## DATASET EXTRACT
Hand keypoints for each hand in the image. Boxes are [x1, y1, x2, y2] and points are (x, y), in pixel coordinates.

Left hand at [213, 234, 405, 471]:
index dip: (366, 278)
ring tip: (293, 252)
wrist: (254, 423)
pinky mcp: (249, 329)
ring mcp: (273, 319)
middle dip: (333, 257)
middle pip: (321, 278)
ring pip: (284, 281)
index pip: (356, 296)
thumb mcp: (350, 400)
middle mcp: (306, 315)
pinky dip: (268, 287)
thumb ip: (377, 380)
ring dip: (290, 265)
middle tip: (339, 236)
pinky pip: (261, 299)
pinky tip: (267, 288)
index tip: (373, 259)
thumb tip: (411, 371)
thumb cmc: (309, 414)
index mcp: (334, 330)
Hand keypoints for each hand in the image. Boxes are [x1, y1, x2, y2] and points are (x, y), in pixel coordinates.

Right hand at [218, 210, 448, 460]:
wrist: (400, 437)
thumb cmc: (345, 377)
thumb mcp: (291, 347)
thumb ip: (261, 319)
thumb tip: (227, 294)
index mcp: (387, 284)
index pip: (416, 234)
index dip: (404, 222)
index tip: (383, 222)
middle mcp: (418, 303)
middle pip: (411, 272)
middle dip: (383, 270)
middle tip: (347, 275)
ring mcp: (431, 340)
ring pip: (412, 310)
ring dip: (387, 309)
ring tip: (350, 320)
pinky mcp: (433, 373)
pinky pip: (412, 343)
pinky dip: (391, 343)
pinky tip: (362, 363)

## PROMPT
In the material above, which lines contain "middle"? Copy each of them.

## ANSWER FOR THIS EXERCISE
middle dip: (333, 257)
middle pip: (321, 278)
middle mcp: (306, 315)
middle tip: (339, 236)
middle mcp: (418, 303)
middle pip: (411, 272)
middle dip: (383, 270)
middle tip: (347, 275)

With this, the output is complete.